## What is being asked
Go to the line holding "the grey molded chair at (x=512, y=653)" in the entries below and write out exactly every line down to and including the line holding "0, 392, 109</region>".

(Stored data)
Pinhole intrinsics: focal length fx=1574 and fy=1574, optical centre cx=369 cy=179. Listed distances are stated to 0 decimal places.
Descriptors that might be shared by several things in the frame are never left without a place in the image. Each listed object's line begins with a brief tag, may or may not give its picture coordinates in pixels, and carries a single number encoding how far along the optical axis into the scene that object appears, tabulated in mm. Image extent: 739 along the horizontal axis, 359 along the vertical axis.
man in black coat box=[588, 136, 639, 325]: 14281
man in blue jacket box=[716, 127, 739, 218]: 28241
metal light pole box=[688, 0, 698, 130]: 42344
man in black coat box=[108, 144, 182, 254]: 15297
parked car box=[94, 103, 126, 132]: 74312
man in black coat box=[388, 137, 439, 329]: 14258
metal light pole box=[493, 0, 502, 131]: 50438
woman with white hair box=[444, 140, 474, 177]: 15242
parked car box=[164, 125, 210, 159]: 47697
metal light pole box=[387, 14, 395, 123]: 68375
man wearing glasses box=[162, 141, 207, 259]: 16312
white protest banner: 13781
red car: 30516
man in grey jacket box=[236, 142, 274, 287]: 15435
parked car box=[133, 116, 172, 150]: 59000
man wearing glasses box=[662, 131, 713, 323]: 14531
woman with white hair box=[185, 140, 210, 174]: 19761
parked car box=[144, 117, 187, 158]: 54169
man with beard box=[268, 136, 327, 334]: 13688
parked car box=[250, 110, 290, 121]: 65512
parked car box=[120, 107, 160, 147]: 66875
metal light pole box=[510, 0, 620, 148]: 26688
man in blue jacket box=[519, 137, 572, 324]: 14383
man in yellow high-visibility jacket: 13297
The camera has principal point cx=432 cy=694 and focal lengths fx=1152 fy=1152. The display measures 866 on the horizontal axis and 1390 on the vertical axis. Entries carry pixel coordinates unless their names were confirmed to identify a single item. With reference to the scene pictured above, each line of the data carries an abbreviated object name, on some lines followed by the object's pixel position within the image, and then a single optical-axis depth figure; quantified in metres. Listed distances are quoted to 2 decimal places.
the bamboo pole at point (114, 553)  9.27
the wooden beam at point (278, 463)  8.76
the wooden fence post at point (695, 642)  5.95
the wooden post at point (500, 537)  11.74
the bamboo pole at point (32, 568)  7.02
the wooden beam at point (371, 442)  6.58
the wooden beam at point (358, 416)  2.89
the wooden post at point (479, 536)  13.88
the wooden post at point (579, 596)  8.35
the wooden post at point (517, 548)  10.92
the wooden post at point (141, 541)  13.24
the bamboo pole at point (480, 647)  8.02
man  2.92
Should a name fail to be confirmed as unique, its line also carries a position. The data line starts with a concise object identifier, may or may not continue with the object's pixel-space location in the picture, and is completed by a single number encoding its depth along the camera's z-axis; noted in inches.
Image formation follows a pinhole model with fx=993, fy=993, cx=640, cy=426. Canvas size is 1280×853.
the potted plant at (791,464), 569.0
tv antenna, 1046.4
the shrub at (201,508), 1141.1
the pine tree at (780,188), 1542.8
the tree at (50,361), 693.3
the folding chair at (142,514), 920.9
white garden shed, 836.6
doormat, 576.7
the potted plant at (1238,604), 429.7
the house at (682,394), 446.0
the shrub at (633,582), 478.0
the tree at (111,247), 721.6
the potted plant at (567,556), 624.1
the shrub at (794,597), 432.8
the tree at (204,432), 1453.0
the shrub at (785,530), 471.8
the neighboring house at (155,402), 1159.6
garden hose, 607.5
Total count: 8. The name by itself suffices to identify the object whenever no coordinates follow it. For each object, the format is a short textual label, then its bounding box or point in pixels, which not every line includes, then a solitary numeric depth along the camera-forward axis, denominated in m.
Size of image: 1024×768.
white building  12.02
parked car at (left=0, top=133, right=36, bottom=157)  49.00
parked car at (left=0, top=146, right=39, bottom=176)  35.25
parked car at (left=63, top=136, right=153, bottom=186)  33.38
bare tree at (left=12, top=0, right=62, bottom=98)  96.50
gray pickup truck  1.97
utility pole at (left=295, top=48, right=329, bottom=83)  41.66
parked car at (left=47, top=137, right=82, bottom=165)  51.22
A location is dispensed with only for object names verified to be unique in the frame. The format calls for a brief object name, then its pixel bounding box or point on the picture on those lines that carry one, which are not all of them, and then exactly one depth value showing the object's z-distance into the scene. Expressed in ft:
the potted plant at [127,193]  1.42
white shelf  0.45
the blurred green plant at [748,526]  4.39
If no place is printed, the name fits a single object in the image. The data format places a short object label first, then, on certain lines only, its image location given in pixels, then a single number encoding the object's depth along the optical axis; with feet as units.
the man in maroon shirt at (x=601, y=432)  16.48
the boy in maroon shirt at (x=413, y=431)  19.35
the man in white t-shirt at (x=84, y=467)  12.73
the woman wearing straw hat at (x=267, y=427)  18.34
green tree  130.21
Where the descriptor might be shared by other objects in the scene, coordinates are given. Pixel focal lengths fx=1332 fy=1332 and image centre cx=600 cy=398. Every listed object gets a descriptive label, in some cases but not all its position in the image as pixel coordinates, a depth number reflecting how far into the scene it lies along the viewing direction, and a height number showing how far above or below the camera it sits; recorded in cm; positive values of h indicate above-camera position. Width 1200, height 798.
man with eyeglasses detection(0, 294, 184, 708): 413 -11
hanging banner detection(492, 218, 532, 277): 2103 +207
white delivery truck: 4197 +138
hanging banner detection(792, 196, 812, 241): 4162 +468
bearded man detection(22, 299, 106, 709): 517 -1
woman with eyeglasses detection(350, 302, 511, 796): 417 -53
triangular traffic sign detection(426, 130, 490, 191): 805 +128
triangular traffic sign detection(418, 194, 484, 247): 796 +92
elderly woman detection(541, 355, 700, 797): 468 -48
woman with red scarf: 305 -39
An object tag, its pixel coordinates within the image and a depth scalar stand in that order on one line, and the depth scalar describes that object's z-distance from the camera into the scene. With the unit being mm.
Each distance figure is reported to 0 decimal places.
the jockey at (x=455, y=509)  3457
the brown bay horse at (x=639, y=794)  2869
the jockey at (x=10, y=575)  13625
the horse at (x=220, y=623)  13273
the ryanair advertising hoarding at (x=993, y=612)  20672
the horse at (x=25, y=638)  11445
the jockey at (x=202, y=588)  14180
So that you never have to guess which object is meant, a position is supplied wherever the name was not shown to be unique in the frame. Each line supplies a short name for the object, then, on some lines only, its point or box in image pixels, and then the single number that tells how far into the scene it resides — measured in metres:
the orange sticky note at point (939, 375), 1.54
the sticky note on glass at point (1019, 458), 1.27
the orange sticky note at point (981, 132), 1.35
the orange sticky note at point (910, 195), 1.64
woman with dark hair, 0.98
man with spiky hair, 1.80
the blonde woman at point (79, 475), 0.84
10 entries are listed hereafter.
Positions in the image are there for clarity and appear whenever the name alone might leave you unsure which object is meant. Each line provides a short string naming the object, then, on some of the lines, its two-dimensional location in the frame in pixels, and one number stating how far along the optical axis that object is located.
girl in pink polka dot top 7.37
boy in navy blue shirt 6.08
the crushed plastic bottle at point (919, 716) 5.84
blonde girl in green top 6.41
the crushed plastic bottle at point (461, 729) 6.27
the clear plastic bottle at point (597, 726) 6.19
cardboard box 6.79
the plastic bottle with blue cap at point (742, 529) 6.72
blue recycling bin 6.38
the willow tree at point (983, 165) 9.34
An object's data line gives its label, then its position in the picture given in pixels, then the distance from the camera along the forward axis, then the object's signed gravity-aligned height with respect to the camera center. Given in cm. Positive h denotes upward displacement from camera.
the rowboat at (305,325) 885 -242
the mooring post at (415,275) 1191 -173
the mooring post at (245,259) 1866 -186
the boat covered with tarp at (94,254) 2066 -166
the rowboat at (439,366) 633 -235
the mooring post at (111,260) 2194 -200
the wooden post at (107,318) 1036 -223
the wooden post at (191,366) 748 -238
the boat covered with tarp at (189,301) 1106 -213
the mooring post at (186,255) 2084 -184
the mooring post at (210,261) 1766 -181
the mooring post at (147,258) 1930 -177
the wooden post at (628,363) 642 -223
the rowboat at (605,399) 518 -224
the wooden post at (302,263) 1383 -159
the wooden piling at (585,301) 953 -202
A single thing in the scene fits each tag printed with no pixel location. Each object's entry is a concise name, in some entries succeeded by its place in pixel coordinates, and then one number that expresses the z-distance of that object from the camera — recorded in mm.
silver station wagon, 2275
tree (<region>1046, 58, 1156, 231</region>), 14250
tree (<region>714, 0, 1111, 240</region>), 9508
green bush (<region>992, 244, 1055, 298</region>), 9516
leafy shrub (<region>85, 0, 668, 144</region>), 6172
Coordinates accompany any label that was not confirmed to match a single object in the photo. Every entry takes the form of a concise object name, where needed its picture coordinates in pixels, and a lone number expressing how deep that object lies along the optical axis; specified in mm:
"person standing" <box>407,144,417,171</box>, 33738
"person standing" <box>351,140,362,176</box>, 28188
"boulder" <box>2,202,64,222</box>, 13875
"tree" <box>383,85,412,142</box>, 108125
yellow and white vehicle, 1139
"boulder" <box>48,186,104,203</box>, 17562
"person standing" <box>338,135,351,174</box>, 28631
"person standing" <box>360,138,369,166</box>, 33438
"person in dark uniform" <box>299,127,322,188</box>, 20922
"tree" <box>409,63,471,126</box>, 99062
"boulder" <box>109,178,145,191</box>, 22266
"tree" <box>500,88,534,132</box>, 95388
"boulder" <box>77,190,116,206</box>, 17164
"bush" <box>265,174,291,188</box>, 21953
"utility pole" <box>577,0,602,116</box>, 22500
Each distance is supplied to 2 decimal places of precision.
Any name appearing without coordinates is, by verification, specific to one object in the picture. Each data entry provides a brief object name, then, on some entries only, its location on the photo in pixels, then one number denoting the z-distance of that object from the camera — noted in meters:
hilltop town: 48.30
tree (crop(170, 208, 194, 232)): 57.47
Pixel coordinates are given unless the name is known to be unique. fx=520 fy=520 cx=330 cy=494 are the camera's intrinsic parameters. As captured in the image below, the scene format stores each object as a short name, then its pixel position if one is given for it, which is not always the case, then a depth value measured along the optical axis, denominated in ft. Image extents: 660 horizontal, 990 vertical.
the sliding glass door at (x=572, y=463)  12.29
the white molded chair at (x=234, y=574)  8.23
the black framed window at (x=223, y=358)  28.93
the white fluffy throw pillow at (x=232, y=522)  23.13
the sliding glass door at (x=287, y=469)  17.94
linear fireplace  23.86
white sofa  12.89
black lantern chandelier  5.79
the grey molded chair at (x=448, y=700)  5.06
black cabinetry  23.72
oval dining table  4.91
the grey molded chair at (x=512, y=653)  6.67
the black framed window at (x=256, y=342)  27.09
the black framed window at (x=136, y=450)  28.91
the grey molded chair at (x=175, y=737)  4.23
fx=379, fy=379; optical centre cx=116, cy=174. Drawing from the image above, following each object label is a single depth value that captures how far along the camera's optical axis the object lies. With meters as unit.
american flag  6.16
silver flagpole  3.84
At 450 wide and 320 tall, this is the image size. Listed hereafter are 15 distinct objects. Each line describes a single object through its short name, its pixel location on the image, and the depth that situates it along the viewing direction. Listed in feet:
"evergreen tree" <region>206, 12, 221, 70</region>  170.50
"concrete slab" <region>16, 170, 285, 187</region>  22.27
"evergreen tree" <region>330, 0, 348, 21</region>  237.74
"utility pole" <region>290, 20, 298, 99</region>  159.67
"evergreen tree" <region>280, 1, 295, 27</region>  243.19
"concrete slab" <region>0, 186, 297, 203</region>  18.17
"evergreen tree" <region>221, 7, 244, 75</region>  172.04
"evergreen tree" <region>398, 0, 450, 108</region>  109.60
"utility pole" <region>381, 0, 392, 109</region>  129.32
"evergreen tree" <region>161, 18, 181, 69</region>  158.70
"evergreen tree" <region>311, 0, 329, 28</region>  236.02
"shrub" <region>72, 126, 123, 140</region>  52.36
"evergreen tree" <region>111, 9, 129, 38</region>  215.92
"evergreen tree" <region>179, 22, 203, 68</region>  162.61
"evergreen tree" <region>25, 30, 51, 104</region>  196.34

## Completed exercise
the grey molded chair at (x=512, y=653)  6.67
the black framed window at (x=256, y=342)  27.09
the black framed window at (x=136, y=450)  28.91
the grey molded chair at (x=175, y=737)  4.23
fx=379, fy=379; optical centre cx=116, cy=174. Drawing from the image above, following each object label is a single depth value that captures how far along the camera's optical axis the object lies. With meters as unit.
american flag  6.16
silver flagpole  3.84
At 450 wide and 320 tall, this is the image size. Listed hereafter are 15 distinct objects. Each line describes a single object through its short name, its pixel location on the image, and the depth that situates it along the viewing direction. Listed in feet:
"evergreen tree" <region>206, 12, 221, 70</region>  170.50
"concrete slab" <region>16, 170, 285, 187</region>  22.27
"evergreen tree" <region>330, 0, 348, 21</region>  237.74
"utility pole" <region>290, 20, 298, 99</region>  159.67
"evergreen tree" <region>280, 1, 295, 27</region>  243.19
"concrete slab" <region>0, 186, 297, 203</region>  18.17
"evergreen tree" <region>221, 7, 244, 75</region>  172.04
"evergreen tree" <region>398, 0, 450, 108</region>  109.60
"utility pole" <region>381, 0, 392, 109</region>  129.32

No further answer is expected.